Deeper Dive: without

without preposition [OE. withoute, withouten, AS. wiðtan; wið with, against, toward + tan outside, fr. t out. See With, preposition, Out.]

1. On or at the outside of; out of; not within; as, without doors.
Without the gate
Some drive the cars, and some the coursers rein. Dryden.
2. Out of the limits of; out of reach of; beyond.
Eternity, before the world and after, is without our reach. T. Burnet.
3. Not with; otherwise than with; in absence of, separation from, or destitution of; not with use or employment of; independently of; exclusively of; with omission; as, without labor; without damage.
I wolde it do withouten negligence. Chaucer.

Wise men will do it without a law. Bacon.

Without the separation of the two monarchies, the most advantageous terms . . . must end in our destruction. Addison.

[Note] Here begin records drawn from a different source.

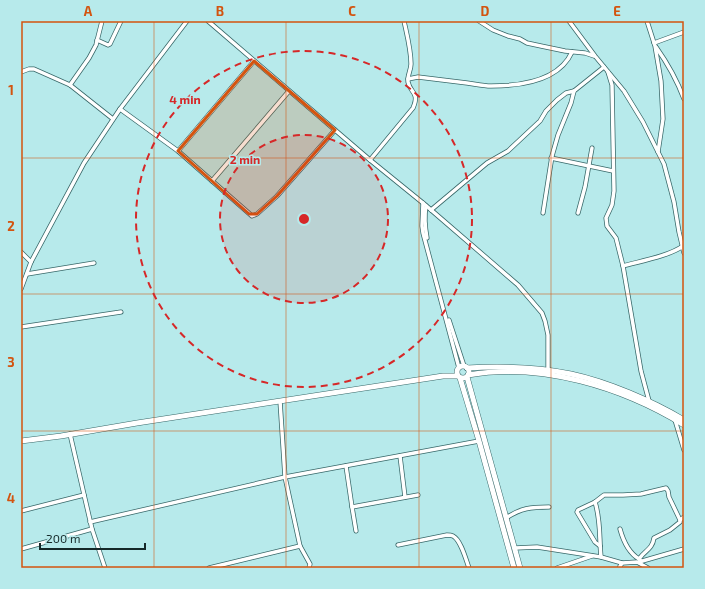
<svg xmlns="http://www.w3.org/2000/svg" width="705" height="589" viewBox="0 0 705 589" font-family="'Exo 2',sans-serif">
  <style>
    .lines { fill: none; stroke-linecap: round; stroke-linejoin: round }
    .street-casing { stroke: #386869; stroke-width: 5 }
    .secondary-casing { stroke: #386869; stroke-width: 6 }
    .street { stroke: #fff; stroke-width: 3.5 }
    .secondary { stroke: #fff; stroke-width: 5 }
    .marked { fill: #d3540f; fill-opacity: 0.2; stroke: #d3540f; stroke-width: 3; stroke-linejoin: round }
    .grid { fill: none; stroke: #d3540f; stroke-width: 1; stroke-opacity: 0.55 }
    .ring { fill: none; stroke: #d62828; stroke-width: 2; stroke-dasharray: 7 5 }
    .centre { fill: #d62828; stroke: #b7eaeb; stroke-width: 2 }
    .ring-label { font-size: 12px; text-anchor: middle; font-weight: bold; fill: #d62828; stroke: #b7eaeb; stroke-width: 3; stroke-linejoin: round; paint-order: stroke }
    .neatline { fill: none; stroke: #d3540f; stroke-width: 1.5 }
    .grid-label { font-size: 13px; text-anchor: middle; font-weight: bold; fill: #d3540f }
  </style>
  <rect width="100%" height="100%" fill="#b7eaeb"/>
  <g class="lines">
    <g class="street-casing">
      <g id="street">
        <path d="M 208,21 L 370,160 L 423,203 L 518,285 L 542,313 L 545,321 L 548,335 L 548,371"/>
        <path d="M 479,21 L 493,30 L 508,36 L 520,39 L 527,43 L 541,46 L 565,51 L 585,53 L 594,56"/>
        <path d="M 569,21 L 595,56 L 624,91 L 643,122 L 658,152"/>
        <path d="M 647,21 L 655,46 L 661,81 L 663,119 L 658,152 L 664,164 L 674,202 L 679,232 L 684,253"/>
        <path d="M 97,40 L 108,45 L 110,44 L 121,21"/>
        <path d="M 654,43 L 684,32"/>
        <path d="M 656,47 C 668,64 677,80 684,99"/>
        <path d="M 21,72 L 29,69 L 34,69 L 70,85 L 113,119"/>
        <path d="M 608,72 L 612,85 L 614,191 L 612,205 L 606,218 L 607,226 L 616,238 L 623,266 L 641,371 L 649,401"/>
        <path d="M 408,79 L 418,77 C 434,79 451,81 467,83 C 475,84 483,86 491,86 C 519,86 559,81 572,52"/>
        <path d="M 70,85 L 89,58 L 96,45 L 102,21"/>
        <path d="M 120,109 L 178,151 L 252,216 L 257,214 L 277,196 L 335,130"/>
        <path d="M 178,151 L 254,61"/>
        <path d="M 551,158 L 613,171"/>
        <path d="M 370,160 L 413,108 C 420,92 410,93 408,82 C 407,76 411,70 411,64 C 411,50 407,35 404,21"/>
        <path d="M 212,181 L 289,91"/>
        <path d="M 423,203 L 422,226 L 423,233 L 459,368"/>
        <path d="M 426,206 C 424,217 425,227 427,238"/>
        <path d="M 431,210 L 487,163 L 508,151 L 540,121 L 546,111 L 557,100 L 566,93 L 574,91"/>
        <path d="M 543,213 L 552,156 L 558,135 L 571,103 L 574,91 L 604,67"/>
        <path d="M 578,213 L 585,187 L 592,148"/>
        <path d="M 21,252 L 31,262"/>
        <path d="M 623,266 C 641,261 669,256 683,246"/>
        <path d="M 27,274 L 94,263"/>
        <path d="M 21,289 L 31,262 L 84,163 L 120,109 L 187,21"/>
        <path d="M 449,320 L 464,366"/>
        <path d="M 21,327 L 121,312"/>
        <path d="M 675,420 L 684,450"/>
        <path d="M 70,434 L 92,529 L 105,568"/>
        <path d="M 400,456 L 405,497"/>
        <path d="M 346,466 L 352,507"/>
        <path d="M 595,502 C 601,521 599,537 601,557"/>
        <path d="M 21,511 L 84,495"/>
        <path d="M 506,518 C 521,508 531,507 549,507"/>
        <path d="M 90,522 L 285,477 L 479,441"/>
        <path d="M 620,529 C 623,540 629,553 639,559"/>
        <path d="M 356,531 L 352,507 L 418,495"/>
        <path d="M 398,545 L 447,535 C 449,535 451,535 453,536 C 461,540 466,560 469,568"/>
        <path d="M 300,546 L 310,564 L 309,568"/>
        <path d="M 600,546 L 595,542 L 577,512 L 578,510 L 595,502 L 604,495 L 623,495 L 641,494 L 666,488 L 668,491 L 669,497 L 680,520"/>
        <path d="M 515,548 L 537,547 L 601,557 L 622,563 L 637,562 L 648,568"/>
        <path d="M 21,549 L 92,529"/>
        <path d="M 641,561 L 639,559 C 645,550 652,550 654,538 L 670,530 L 680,522 L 680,520 L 684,517"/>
        <path d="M 639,562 L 684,549"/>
        <path d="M 209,568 L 300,546 L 285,477 L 280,401"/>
        <path d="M 557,568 L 592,556"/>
        <path d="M 619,568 L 622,563"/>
      </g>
    </g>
    <g class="secondary-casing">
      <g id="secondary">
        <circle cx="463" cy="372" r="6"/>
        <path d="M 467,368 C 502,366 537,367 571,374 C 608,382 652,401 684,420"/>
        <path d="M 468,375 C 541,362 622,387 684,425"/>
        <path d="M 467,377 L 520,568"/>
        <path d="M 460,378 L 479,441 L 514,568"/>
        <path d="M 21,441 L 61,436 L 137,423 L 443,376 L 458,376"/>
      </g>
    </g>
    <use href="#street" class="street"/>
    <use href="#secondary" class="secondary"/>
  </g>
  <path class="marked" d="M 254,61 L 335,130 L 277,196 L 257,214 L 249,214 L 178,151 Z"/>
  <path class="grid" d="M 154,21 L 154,568M 286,21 L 286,568M 419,21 L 419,568M 551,21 L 551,568M 21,158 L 684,158M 21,294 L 684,294M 21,431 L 684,431"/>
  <circle cx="304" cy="219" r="84" fill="#d62828" fill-opacity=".12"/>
  <g class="ring">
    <circle cx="304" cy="219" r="84"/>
    <circle cx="304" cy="219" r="168"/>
  </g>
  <circle cx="304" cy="219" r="6" class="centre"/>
  <g class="ring-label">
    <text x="185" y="104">4 min</text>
    <text x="245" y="164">2 min</text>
  </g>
  <rect width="705" height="589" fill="none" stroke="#b7eaeb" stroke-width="44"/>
  <path d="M40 543v6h105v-6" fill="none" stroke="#142828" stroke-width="2"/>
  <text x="46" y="543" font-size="12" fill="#142828" stroke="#b7eaeb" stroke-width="3" paint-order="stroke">200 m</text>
  <rect x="22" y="22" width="661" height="545" class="neatline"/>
  <g class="grid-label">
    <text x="88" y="16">A</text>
    <text x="220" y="16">B</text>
    <text x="352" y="16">C</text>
    <text x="485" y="16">D</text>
    <text x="617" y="16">E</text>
    <text x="11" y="95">1</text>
    <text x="11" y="231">2</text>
    <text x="11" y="367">3</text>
    <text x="11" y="503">4</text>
  </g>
</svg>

There is no living with thee nor without thee. Tatler.
To do without
See under Do.
Without day [a translation of L. sine die]
without the appointment of a day to appear or assemble again; finally; as, the Fortieth Congress then adjourned without day.
Without recourse
See under Recourse.
With-out′ conjunction Unless; except; – introducing a clause.
You will never live to my age without you keep yourselves in breath with exercise, and in heart with joyfulness. Sir P. Sidney.
☞ Now rarely used by good writers or speakers.

With-out′ adverb
1. On or art the outside; not on the inside; not within; outwardly; externally.
Without were fightings, within were fears. 2 Cor. vii. 5.
2. Outside of the house; out of doors.
The people came unto the house without. Chaucer.